• [Given exercise 1]: From the blackeye bean curry post below, list every ingredient named in its bulleted list.

Blackeye Bean Curry + Updating Aloo Gobi

Blackeye Bean Curry, with fragrant rice

Blackeye Bean Curry

It was either a case of going with a 400g (14.10 oz) pack of lamb mince, which is the smallest pack I can get my hands on, to make spicy burgers or go with lots of vegan suitable curries this weekend. So I went with the latter, including this Blackeye Bean Curry. Quite often I catch myself staring at the rows of canned legumes in one of the local stores almost as if I’m hoping for inspiration. Then, I’d noticed a recipe on here recently for blackeye beans or black-eyed peas with roasted tomato sauce, one of the few beans I never use as I’ve never known what to do with them. And I certainly didn’t realise they’re so popular within Indian cuisine. So I went with using my techniques and this happened to turn out fruity. Which surprised me. Out of curiosity I went online and found the correct name for this dish, which is Alasandalu kura in most cases, and to my delight mine is pretty much along the same tracks. Except for mustard seeds that I’m going to stock up on this week at the small International store – lets hope I don’t leave there with a large carrier bag stuffed to overflowing. Yes, I’m like that with spices and anything dried. As for the fragrant rice that’s going to be a separate post as my first attempt needs tweaked. I’ve ran out of dried apricots which I definitely want to include, and the leeks need to be caramelised and served on top with flaked almonds and pumpkin seeds. In the photos there’s pan-fried broccoli florets and peas as well. With lemon juice, zest and single/light cream (melted coconut cream or milk for vegans) and hopefully coriander/cilantro or parsley it should be almost a meal in itself. Kind of excited about developing further recipes for fragrant rice dishes for warmer months. Anyway, there are going to be more step-by-step photos, eventually. Uploading right now is taking far too long, and that’s with using two differing browsers. For the potato and cauliflower dry curry recipe please click: Aloo gobi.

Blackeye Bean Curry

Blackeye Bean Curry


  • oil
  • 200g (7.05 oz) x onions, halved, peeled, trimmed, sliced through to near their root end, turned and sliced crossways into thin strips – once they’re nicely caramelised they can be mashed slightly with a fork
  • 1 x dried bay leaf, split
  • 1 x beefsteak or beef tomato, washed and cut into quarters
  • 2 x garlic cloves, peeled, trimmed and crushed
  • 1/2 - 3/4 x teaspoon freshly peeled and grated ginger, more to personal taste (start off with less and add more)

Data excerpts:

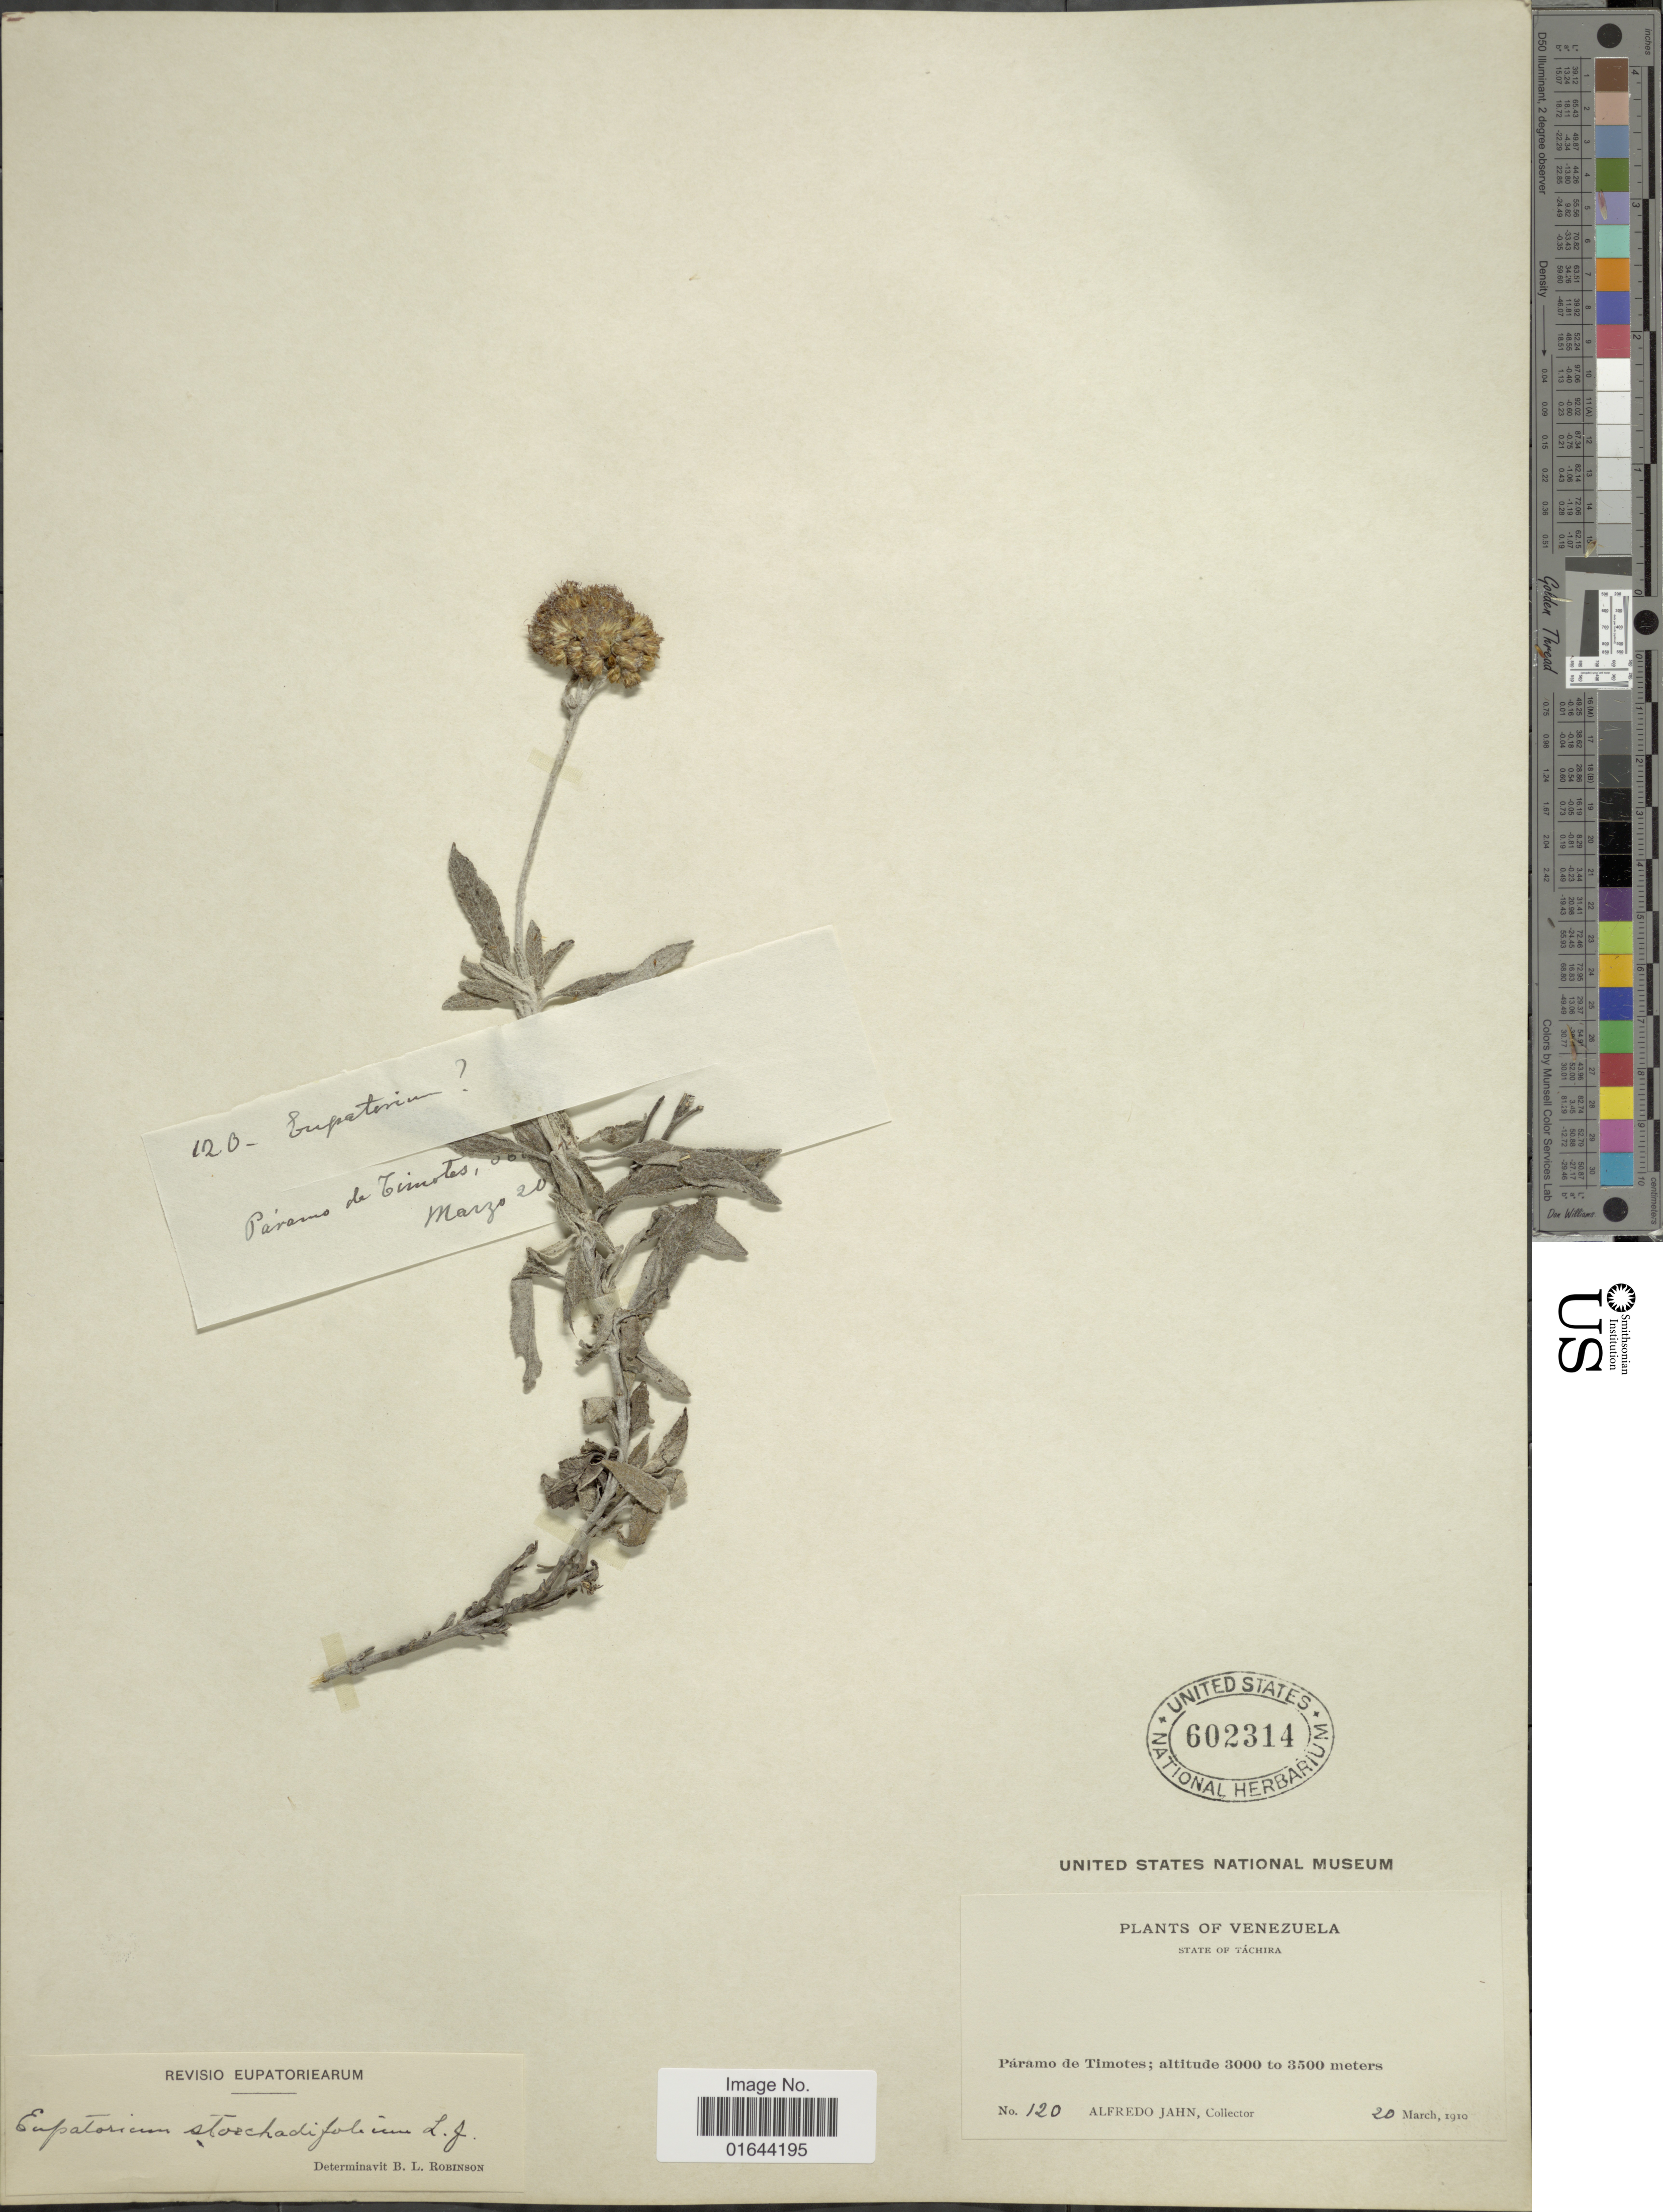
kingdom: Plantae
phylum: Tracheophyta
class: Magnoliopsida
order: Asterales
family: Asteraceae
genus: Lourteigia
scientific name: Lourteigia stoechadifolia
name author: (L. f.) R.M. King & H. Rob.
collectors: A. Jahn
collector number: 120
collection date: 1910-03-20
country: Venezuela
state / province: Tachira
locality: State of Tachira. Paramo de Timotes.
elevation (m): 3000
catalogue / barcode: US 602314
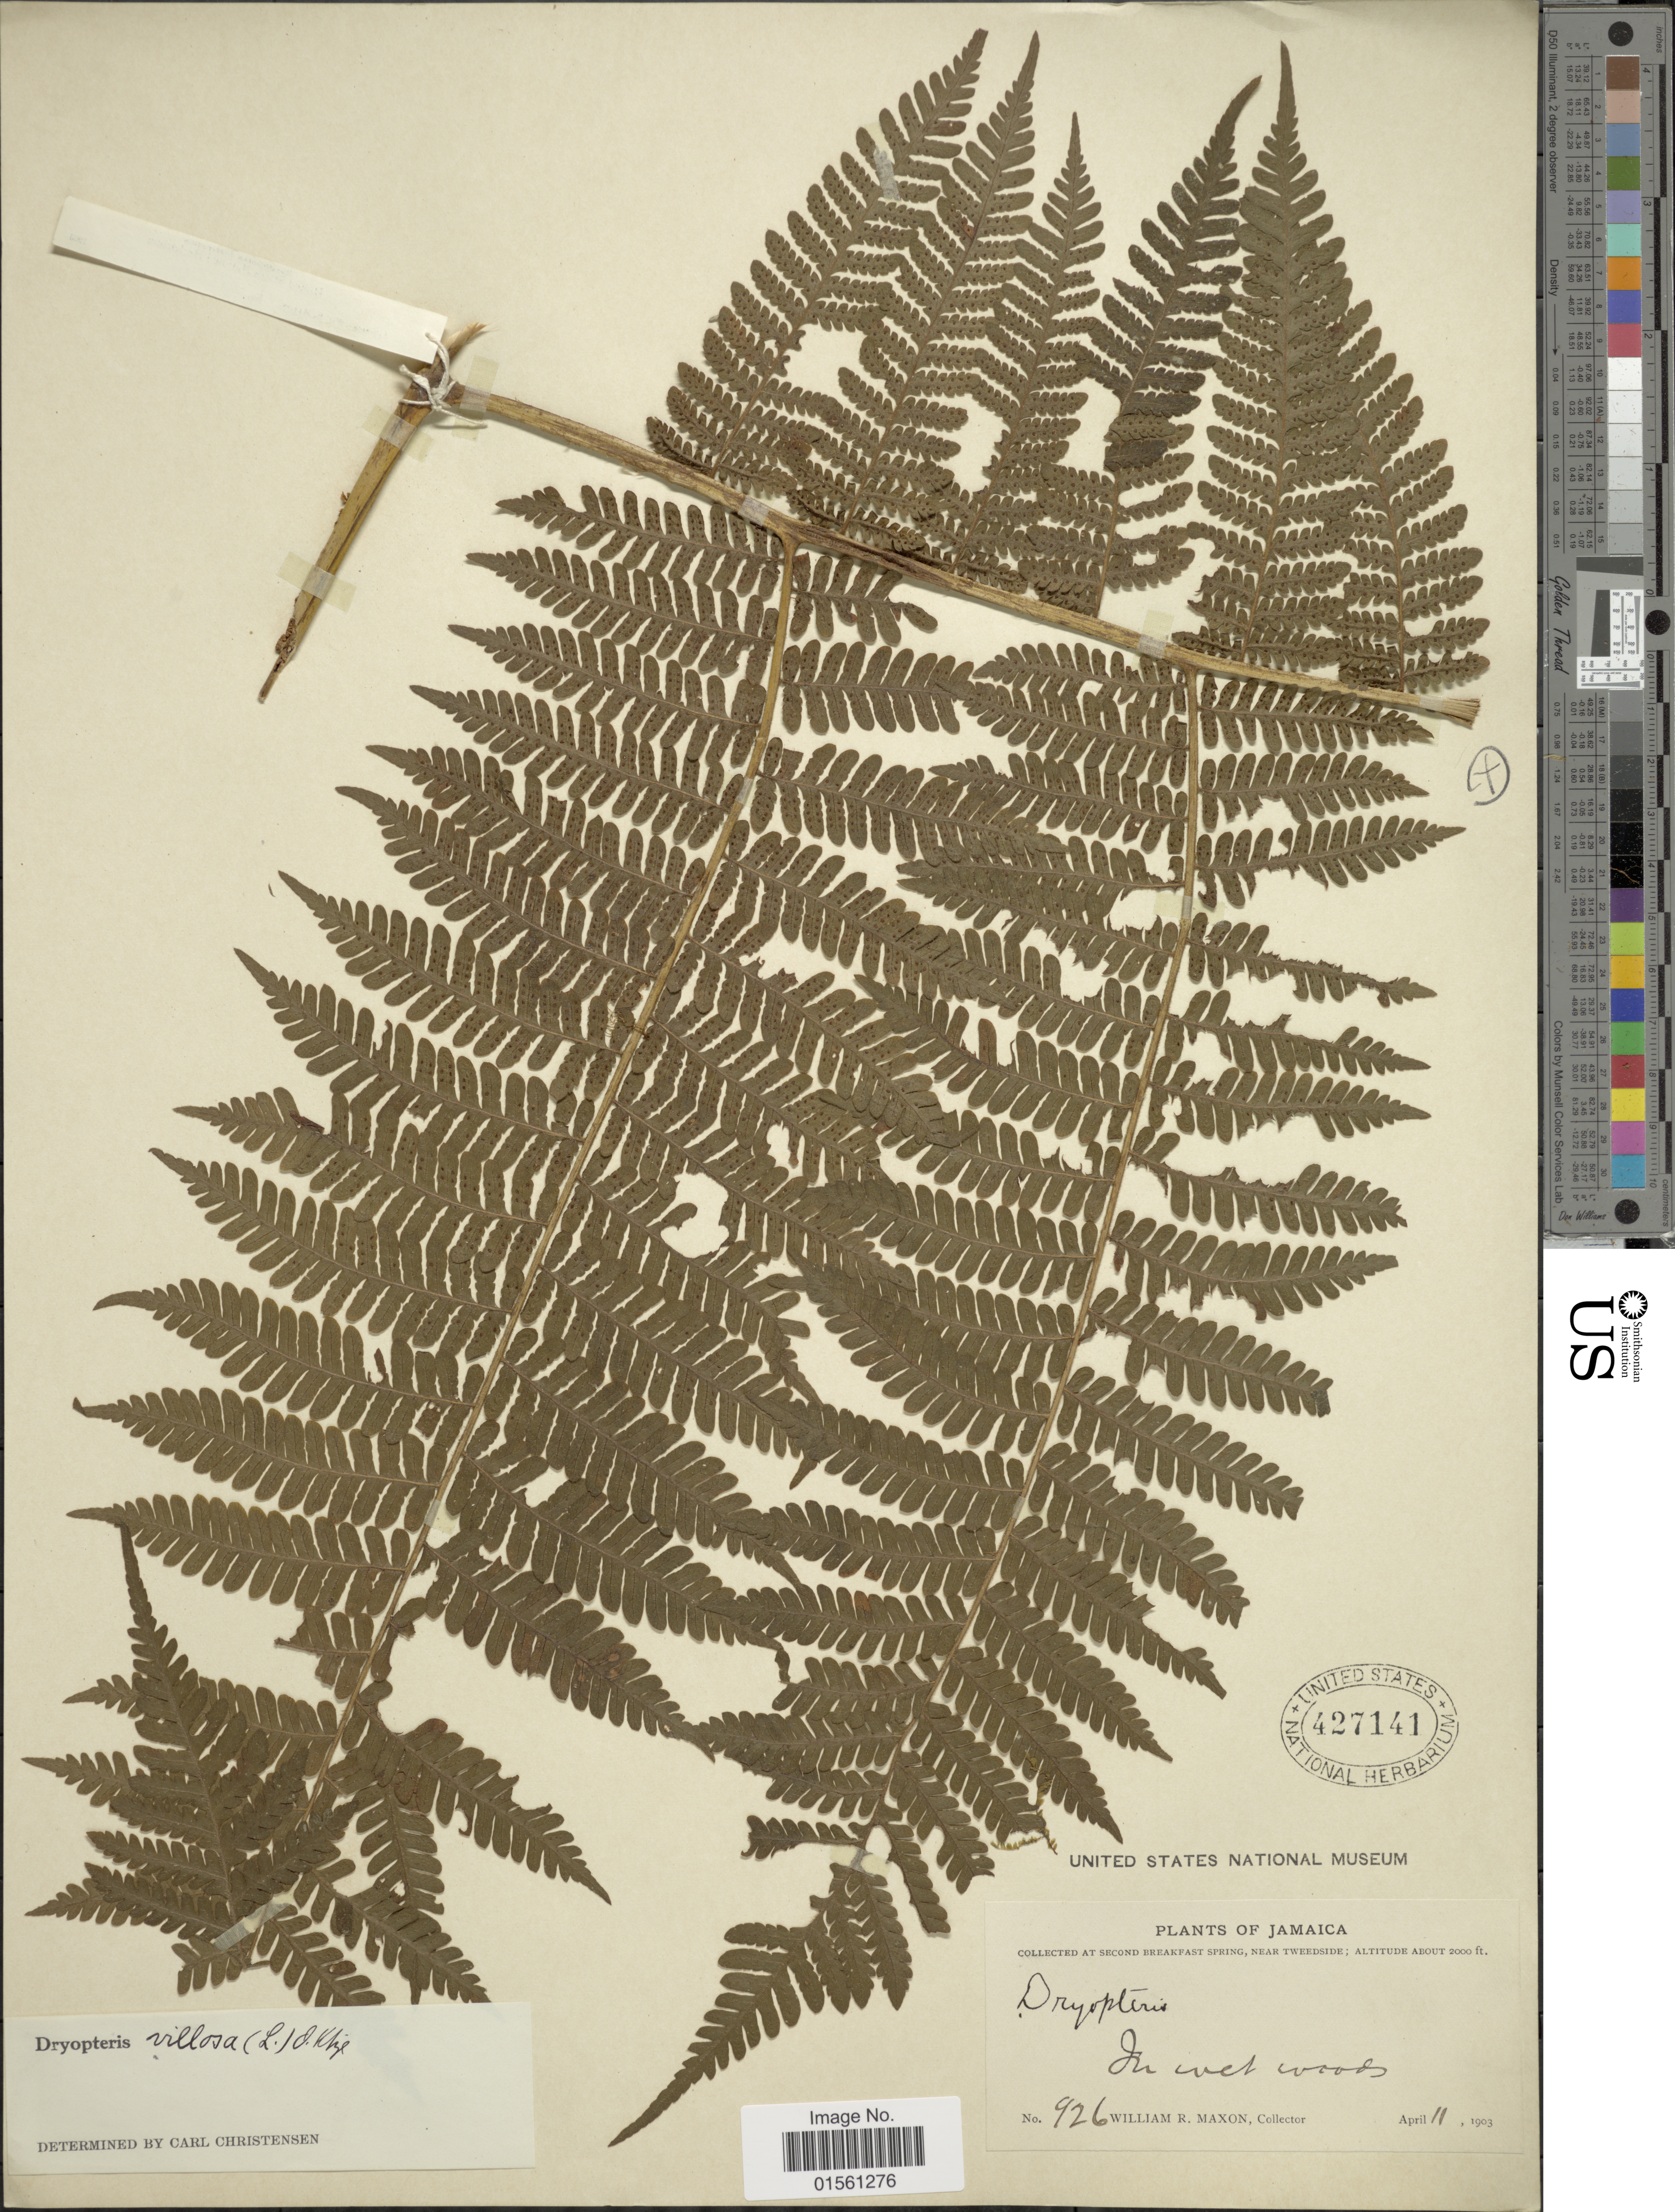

• [Given exercise 2]: Reproduce the stretch of the plant specimen listing from the line containing "class: Magnoliopsida" through the end of that listing, omitting the pictures.

• [Written reply 1]: Oil, onions, dried bay leaf, beefsteak or beef tomato, garlic cloves, ginger

• [Written reply 2]:
class: Magnoliopsida
order: Asterales
family: Asteraceae
genus: Lourteigia
scientific name: Lourteigia stoechadifolia
name author: (L. f.) R.M. King & H. Rob.
collectors: A. Jahn
collector number: 120
collection date: 1910-03-20
country: Venezuela
state / province: Tachira
locality: State of Tachira. Paramo de Timotes.
elevation (m): 3000
catalogue / barcode: US 602314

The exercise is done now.